Sure, it seems benign enough. Hell, I imagine most of the time the person asking is just trying to be polite. After all, if I can't manage a couple of coherent sentences describing my book/short story/manifesto, how good could said book/short story/manifesto really be? But I've botched the answer so many times now that I've come up with a brief, descriptive sentence that does the job but bears little resemblance to what I think the work in question is actually about, just to have something to say that doesn't make whoever asked hide the paste and take away my big-boy scissors. In the case of my novel, that faux-descriptive sentence is as follows:
It's about the murder of a lower-class girl in an affluent small-town community on the coast of Maine.
Every time I say it, though, I'm thinking, "You idiot! That's not at all what it's about! It's about classism and corruption in small-town America! It's about exorcising the demons of your past and reconciling who you are with who you thought you'd be! It's about greed and ambition and the price we pay for timidity and apathy in the face of it! It's about pie!" Okay, maybe not that last one, but you get the point. The thing is, though, you can't say any of that, because when you do, whoever you're talking to glazes over and you can practically hear them thinking, "Oh, it's one of those books."

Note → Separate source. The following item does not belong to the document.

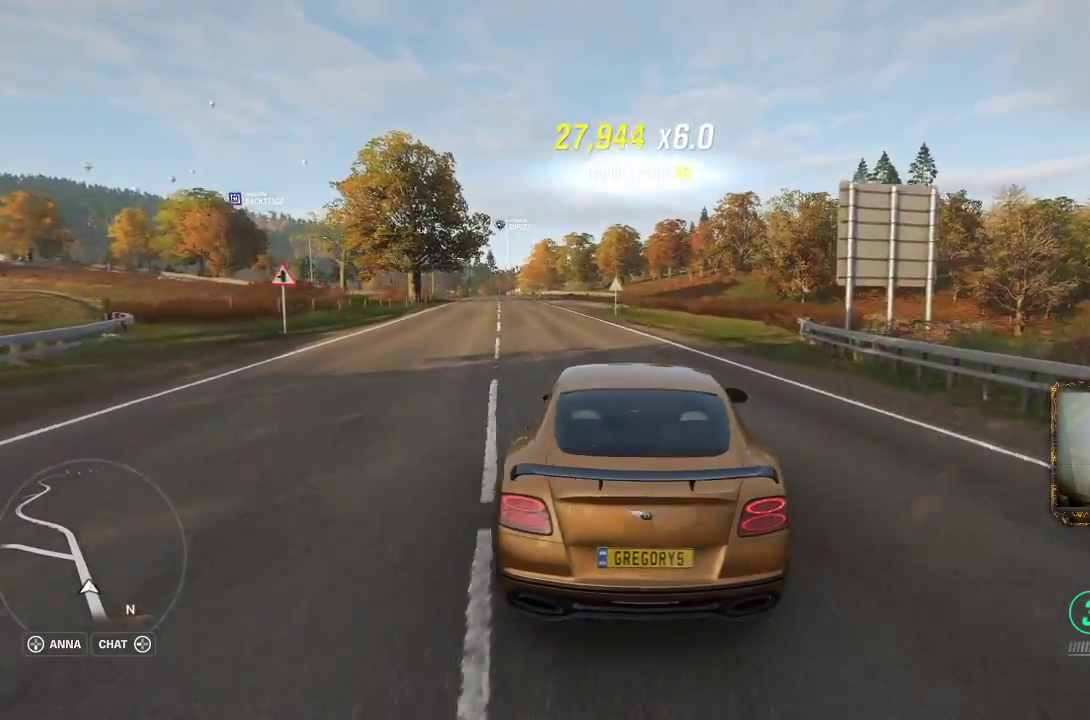
{"buttons": ["A", "R2"], "left_stick": "right", "right_stick": "center", "events": [[367, "A", "down"], [433, "left_stick", "right"]]}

It's not, though. I have neither illusions nor ambitions about writing an Important Novel. I rarely read Important Novels, and when I do, they're typically genre fiction that, by virtue of quality and age, has been retroactively dubbed Important.
I do believe, though, that the best genre fiction has resonance. Romero's Dead cycle is about zombies, sure, but it's also about racism, classism, and consumerism. Hammett's Red Harvest rails against the corrupting force of power. Tolkien's Rings was about found family and finding humanity in the smaller moments, amongst other things.
I'm not talking highfalutin-"Ahab's pursuit of the great white whale represents Man's doomed devotion to monomaniacal monotheism"-type symbolism, here. I'm talking about that certain something that makes you relate to a survivor in a post-apocalyptic zombie wasteland, an honest man in a corrupt, mob-run burg, or a short, hairy-footed wanderer headed for Mordor. Often, it just happens, which for me is how it ought to be. I think that if you focus too much on theme, the story tends to get lost along the way. But once a story is finished, it's often more about those moments that really resonate than it is about connecting the dots of the plot.
Yesterday, I finished a story that's been plaguing me for weeks. It's called The World Behind, and it's about a boy who befriends a homeless man in Richmond in the summer of 1986. It's also about the lies we tell, and the consequences that befall us when those lies are cast aside. Of course, I didn't know that when I started it -- it just kind of ended up that way. And really, I wouldn't have it any other way.